§ **EXERCISE OBJECTIVE**
Every line below that mentions the word "onion" should be copied out.

------------------------------------------------------------

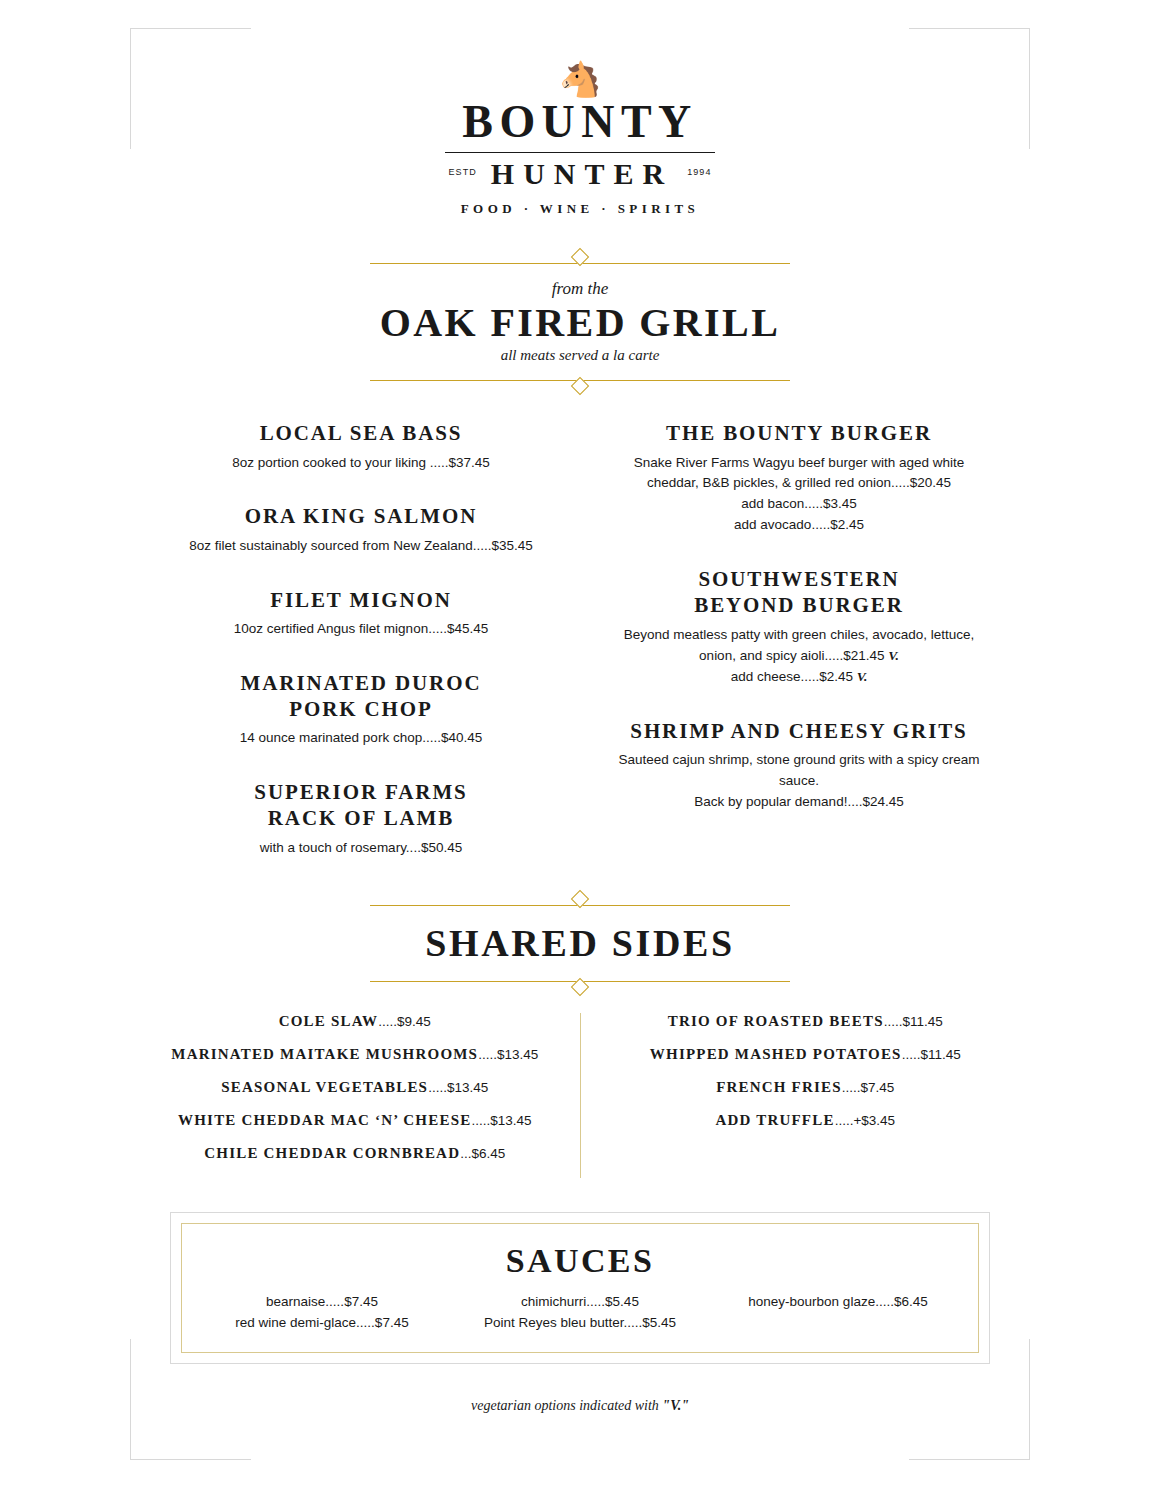🐴
BOUNTY
ESTD HUNTER 1994
FOOD · WINE · SPIRITS
from the
OAK FIRED GRILL
all meats served a la carte
LOCAL SEA BASS
8oz portion cooked to your liking .....$37.45
ORA KING SALMON
8oz filet sustainably sourced from New Zealand.....$35.45
FILET MIGNON
10oz certified Angus filet mignon.....$45.45
MARINATED DUROC
PORK CHOP
14 ounce marinated pork chop.....$40.45
SUPERIOR FARMS
RACK OF LAMB
with a touch of rosemary....$50.45
THE BOUNTY BURGER
Snake River Farms Wagyu beef burger with aged white cheddar, B&B pickles, & grilled red onion.....$20.45 add bacon.....$3.45 add avocado.....$2.45
SOUTHWESTERN
BEYOND BURGER
Beyond meatless patty with green chiles, avocado, lettuce, onion, and spicy aioli.....$21.45 V. add cheese.....$2.45 V.
SHRIMP AND CHEESY GRITS
Sauteed cajun shrimp, stone ground grits with a spicy cream sauce.
Back by popular demand!....$24.45
SHARED SIDES
COLE SLAW.....$9.45
MARINATED MAITAKE MUSHROOMS.....$13.45
SEASONAL VEGETABLES.....$13.45
WHITE CHEDDAR MAC ‘N’ CHEESE.....$13.45
CHILE CHEDDAR CORNBREAD...$6.45
TRIO OF ROASTED BEETS.....$11.45
WHIPPED MASHED POTATOES.....$11.45
FRENCH FRIES.....$7.45
ADD TRUFFLE.....+$3.45
SAUCES
bearnaise.....$7.45
chimichurri.....$5.45
honey-bourbon glaze.....$6.45
red wine demi-glace.....$7.45
Point Reyes bleu butter.....$5.45
vegetarian options indicated with "V."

------------------------------------------------------------

§ **ANSWER TO THE PROBLEM**
Snake River Farms Wagyu beef burger with aged white cheddar, B&B pickles, & grilled red onion.....$20.45 add bacon.....$3.45 add avocado.....$2.45
Beyond meatless patty with green chiles, avocado, lettuce, onion, and spicy aioli.....$21.45 V. add cheese.....$2.45 V.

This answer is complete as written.